#### What needs to be done
From the line containing "خودروهای جدید شیائومی در راه بازار" to the last line of the records, reproduce every line exactly and print nothing else.

[Collected data]
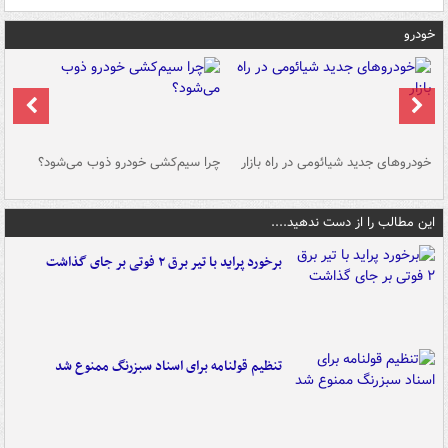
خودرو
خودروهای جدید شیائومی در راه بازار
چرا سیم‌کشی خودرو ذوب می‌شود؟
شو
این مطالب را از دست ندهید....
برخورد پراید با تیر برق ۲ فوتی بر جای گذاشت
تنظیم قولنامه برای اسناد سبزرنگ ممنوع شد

#### Result
خودروهای جدید شیائومی در راه بازار
چرا سیم‌کشی خودرو ذوب می‌شود؟
شو
این مطالب را از دست ندهید....
برخورد پراید با تیر برق ۲ فوتی بر جای گذاشت
تنظیم قولنامه برای اسناد سبزرنگ ممنوع شد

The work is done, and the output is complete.